Collect each line in the rows below that contains the string "artifactId", and copy those lines out in order.

• Data shown:
··········

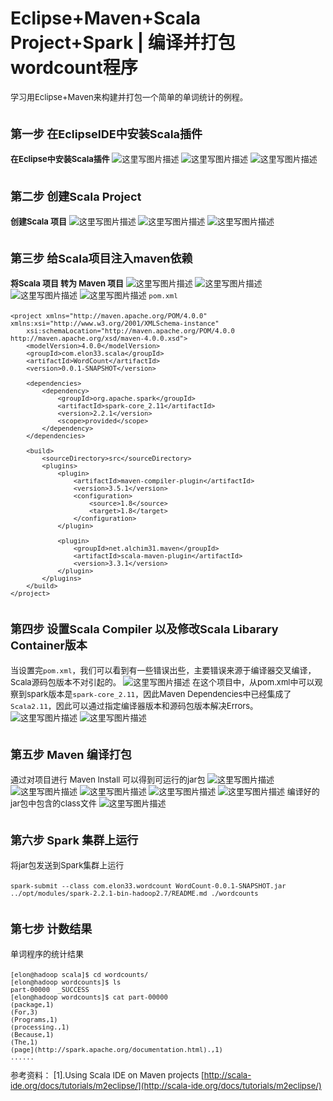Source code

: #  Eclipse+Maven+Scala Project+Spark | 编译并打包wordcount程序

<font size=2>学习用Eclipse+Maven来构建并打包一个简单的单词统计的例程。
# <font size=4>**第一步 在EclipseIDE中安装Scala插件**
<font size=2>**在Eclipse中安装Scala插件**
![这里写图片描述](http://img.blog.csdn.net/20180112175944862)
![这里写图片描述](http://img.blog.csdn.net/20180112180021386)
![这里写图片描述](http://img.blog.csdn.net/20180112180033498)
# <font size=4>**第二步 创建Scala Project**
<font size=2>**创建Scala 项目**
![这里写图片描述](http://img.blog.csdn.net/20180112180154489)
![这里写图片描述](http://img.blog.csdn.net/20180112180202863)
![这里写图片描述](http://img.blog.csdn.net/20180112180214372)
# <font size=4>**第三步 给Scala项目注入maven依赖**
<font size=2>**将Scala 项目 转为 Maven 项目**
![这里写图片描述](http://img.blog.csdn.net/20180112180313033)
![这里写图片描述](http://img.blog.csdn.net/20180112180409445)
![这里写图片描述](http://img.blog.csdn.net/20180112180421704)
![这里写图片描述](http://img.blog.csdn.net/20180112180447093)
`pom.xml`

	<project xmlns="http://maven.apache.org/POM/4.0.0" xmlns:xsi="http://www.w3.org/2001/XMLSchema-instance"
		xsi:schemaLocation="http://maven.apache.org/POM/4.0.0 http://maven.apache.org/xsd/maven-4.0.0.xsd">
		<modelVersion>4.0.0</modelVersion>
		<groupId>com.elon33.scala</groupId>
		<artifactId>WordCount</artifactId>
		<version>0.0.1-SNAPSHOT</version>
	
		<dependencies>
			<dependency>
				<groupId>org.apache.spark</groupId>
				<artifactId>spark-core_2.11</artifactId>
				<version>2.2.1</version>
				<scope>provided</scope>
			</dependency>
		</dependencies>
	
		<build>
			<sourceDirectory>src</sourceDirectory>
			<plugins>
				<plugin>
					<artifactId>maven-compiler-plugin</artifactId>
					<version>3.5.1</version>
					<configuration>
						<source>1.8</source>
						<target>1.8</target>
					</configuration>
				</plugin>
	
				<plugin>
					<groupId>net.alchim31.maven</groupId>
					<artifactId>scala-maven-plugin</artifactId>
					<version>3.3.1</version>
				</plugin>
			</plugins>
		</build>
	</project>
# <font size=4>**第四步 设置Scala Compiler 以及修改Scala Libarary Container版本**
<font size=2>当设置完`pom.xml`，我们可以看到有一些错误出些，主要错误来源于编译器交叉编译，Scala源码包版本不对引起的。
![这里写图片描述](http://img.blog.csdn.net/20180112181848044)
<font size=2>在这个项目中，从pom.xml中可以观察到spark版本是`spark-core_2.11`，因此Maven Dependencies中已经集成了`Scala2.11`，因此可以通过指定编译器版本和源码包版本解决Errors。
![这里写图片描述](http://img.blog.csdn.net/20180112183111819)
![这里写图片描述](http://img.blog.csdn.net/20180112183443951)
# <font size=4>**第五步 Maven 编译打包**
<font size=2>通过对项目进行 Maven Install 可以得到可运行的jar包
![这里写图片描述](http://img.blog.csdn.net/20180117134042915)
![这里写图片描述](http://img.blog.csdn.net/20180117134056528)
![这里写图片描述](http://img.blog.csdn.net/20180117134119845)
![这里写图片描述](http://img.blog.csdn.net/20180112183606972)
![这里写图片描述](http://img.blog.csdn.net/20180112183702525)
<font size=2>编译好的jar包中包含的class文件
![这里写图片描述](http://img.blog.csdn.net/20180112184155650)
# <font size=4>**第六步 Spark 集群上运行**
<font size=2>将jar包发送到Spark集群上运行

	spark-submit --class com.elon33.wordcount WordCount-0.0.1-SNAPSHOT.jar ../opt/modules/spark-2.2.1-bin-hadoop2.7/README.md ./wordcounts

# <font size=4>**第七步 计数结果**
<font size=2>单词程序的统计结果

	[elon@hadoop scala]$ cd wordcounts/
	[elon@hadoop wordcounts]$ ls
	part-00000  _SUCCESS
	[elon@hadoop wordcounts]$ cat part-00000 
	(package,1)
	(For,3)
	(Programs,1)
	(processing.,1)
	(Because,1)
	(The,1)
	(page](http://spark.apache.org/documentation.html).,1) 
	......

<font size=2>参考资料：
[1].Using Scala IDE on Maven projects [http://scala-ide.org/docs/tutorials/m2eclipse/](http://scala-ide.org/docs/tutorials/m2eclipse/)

··········

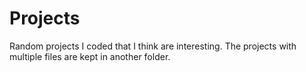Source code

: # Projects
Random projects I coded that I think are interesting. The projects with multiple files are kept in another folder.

··········

• Solution for this problem:
		<artifactId>WordCount</artifactId>
				<artifactId>spark-core_2.11</artifactId>
					<artifactId>maven-compiler-plugin</artifactId>
					<artifactId>scala-maven-plugin</artifactId>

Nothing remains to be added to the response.